Reprezentacja Belgii mocno rozczarowała podczas niedawno zakończonego mundialu. Brązowi medaliści z 2018 roku nie wyszli z grupy, a z posadą pożegnał się trener Roberto Martinez. Natomiast z gry w narodowych barwach zrezygnował Eden Hazard, wieloletni lider oraz kapitan "Czerwonych Diabłów". W 126 meczach w reprezentacji zdobył 33 gole.
Zawodnik Realu Madryt chce w pełni skoncentrować się na odbudowie kariery klubowej, która znalazła się na sporym zakręcie. "Królewscy" chętnie pozbyliby się Belga, który w 2019 roku kosztował ich 115 milionów euro, ale ten nie chce opuszczać stolicy Hiszpanii. Być może jego sytuacja zmieni się w następnych tygodniach, gdyż zdaniem dziennika "AS" w klubie są pod wrażeniem jego determinacji po powrocie do treningów.

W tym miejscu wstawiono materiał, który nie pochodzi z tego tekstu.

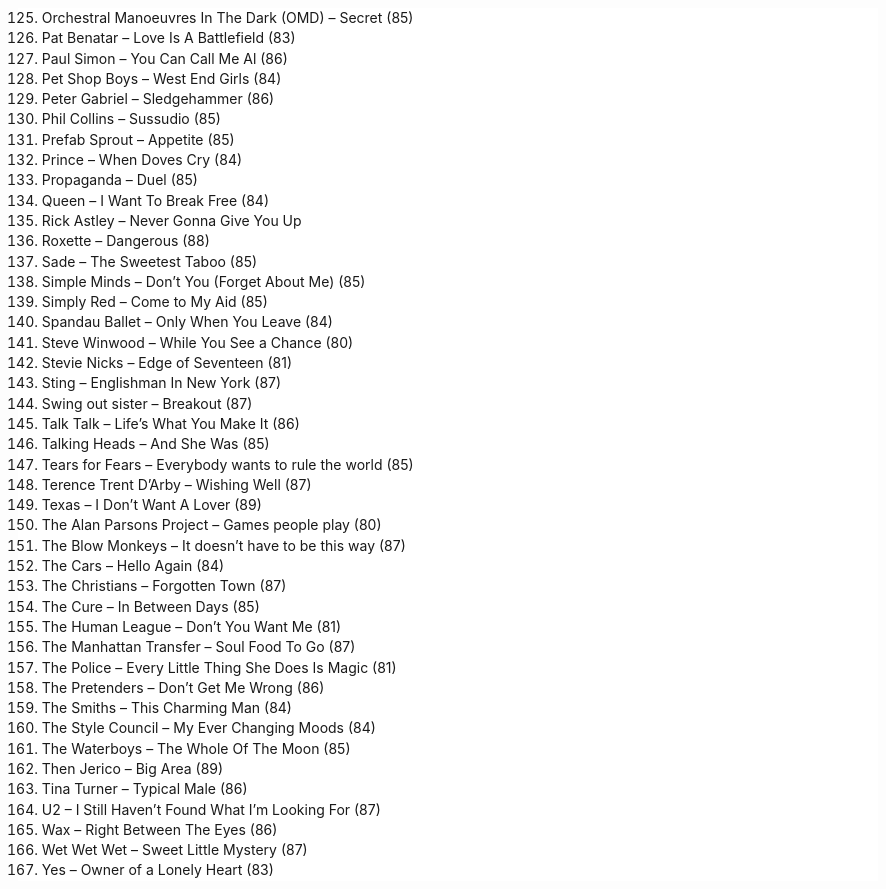 125. Orchestral Manoeuvres In The Dark (OMD) – Secret (85)
126. Pat Benatar – Love Is A Battlefield (83)
127. Paul Simon – You Can Call Me Al (86)
128. Pet Shop Boys – West End Girls (84)
129. Peter Gabriel – Sledgehammer (86)
130. Phil Collins – Sussudio (85)
131. Prefab Sprout – Appetite (85)
132. Prince – When Doves Cry (84)
133. Propaganda – Duel (85)
134. Queen – I Want To Break Free (84)
135. Rick Astley – Never Gonna Give You Up
136. Roxette – Dangerous (88)
137. Sade – The Sweetest Taboo (85)
138. Simple Minds – Don’t You (Forget About Me) (85)
139. Simply Red – Come to My Aid (85)
140. Spandau Ballet – Only When You Leave (84)
141. Steve Winwood – While You See a Chance (80)
142. Stevie Nicks – Edge of Seventeen (81)
143. Sting – Englishman In New York (87)
144. Swing out sister – Breakout (87)
145. Talk Talk – Life’s What You Make It (86)
146. Talking Heads – And She Was (85)
147. Tears for Fears – Everybody wants to rule the world (85)
148. Terence Trent D’Arby – Wishing Well (87)
149. Texas – I Don’t Want A Lover (89)
150. The Alan Parsons Project – Games people play (80)
151. The Blow Monkeys – It doesn’t have to be this way (87)
152. The Cars – Hello Again (84)
153. The Christians – Forgotten Town (87)
154. The Cure – In Between Days (85)
155. The Human League – Don’t You Want Me (81)
156. The Manhattan Transfer – Soul Food To Go (87)
157. The Police – Every Little Thing She Does Is Magic (81)
158. The Pretenders – Don’t Get Me Wrong (86)
159. The Smiths – This Charming Man (84)
160. The Style Council – My Ever Changing Moods (84)
161. The Waterboys – The Whole Of The Moon (85)
162. Then Jerico – Big Area (89)
163. Tina Turner – Typical Male (86)
164. U2 – I Still Haven’t Found What I’m Looking For (87)
165. Wax – Right Between The Eyes (86)
166. Wet Wet Wet – Sweet Little Mystery (87)
167. Yes – Owner of a Lonely Heart (83)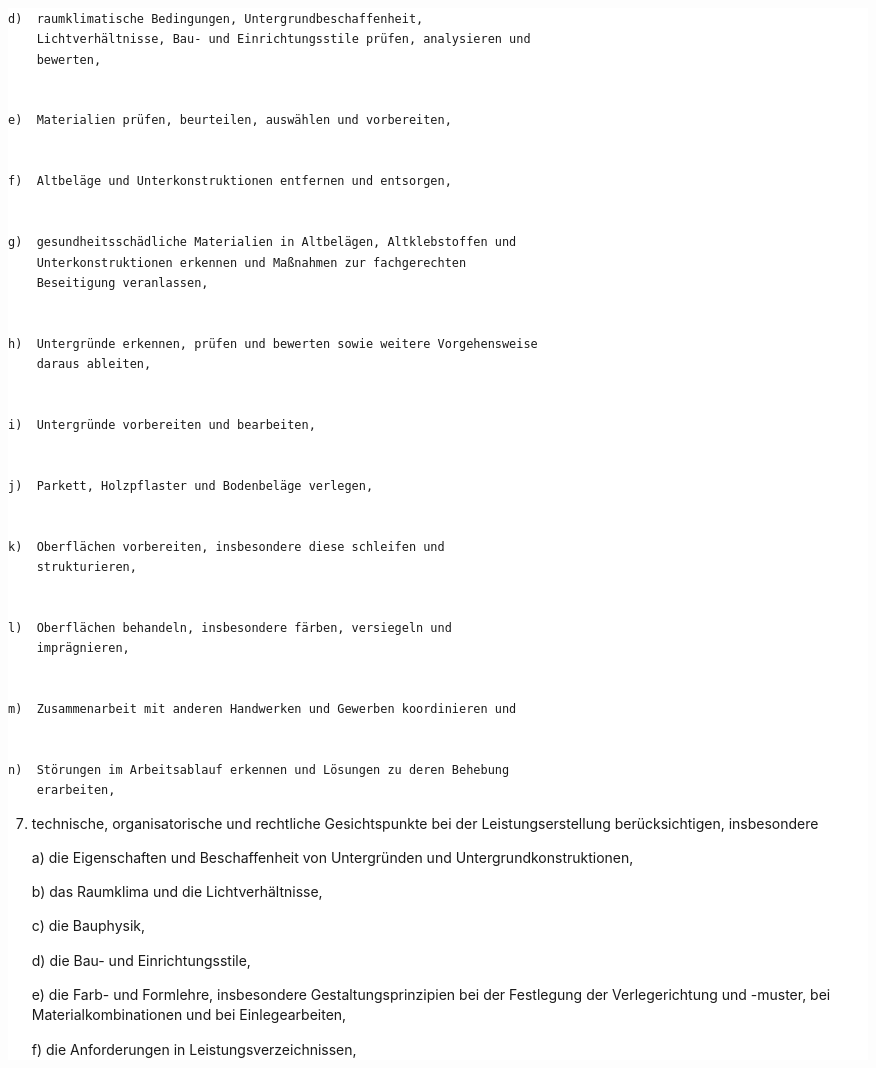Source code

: 
    d)  raumklimatische Bedingungen, Untergrundbeschaffenheit,
        Lichtverhältnisse, Bau- und Einrichtungsstile prüfen, analysieren und
        bewerten,


    e)  Materialien prüfen, beurteilen, auswählen und vorbereiten,


    f)  Altbeläge und Unterkonstruktionen entfernen und entsorgen,


    g)  gesundheitsschädliche Materialien in Altbelägen, Altklebstoffen und
        Unterkonstruktionen erkennen und Maßnahmen zur fachgerechten
        Beseitigung veranlassen,


    h)  Untergründe erkennen, prüfen und bewerten sowie weitere Vorgehensweise
        daraus ableiten,


    i)  Untergründe vorbereiten und bearbeiten,


    j)  Parkett, Holzpflaster und Bodenbeläge verlegen,


    k)  Oberflächen vorbereiten, insbesondere diese schleifen und
        strukturieren,


    l)  Oberflächen behandeln, insbesondere färben, versiegeln und
        imprägnieren,


    m)  Zusammenarbeit mit anderen Handwerken und Gewerben koordinieren und


    n)  Störungen im Arbeitsablauf erkennen und Lösungen zu deren Behebung
        erarbeiten,





7.  technische, organisatorische und rechtliche Gesichtspunkte bei der
    Leistungserstellung berücksichtigen, insbesondere

    a)  die Eigenschaften und Beschaffenheit von Untergründen und
        Untergrundkonstruktionen,


    b)  das Raumklima und die Lichtverhältnisse,


    c)  die Bauphysik,


    d)  die Bau- und Einrichtungsstile,


    e)  die Farb- und Formlehre, insbesondere Gestaltungsprinzipien bei der
        Festlegung der Verlegerichtung und -muster, bei Materialkombinationen
        und bei Einlegearbeiten,


    f)  die Anforderungen in Leistungsverzeichnissen,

Eden Hazard jest jednym z największych transferowych niewypałów. 31-latka permanentnie męczą kontuzje, często miał problemy z utrzymaniem optymalnej wagi. Wszystko to przełożyło się na bardzo małą liczbę rozegranych minut. W tym sezonie ligowym jest to raptem 98 minut. Jego kontrakt z Realem Madryt obowiązuje do końca czerwca 2024 roku.
Mistrzowie Hiszpanii do gry wrócą po świętach. Pierwszy mecz ligowy rozegrają 30 grudnia. Ich rywalem będzie Real Valladolid. Podopieczni Carlo Ancelottiego po 14. kolejkach LaLiga tracą dwa punkty do FC Barcelony.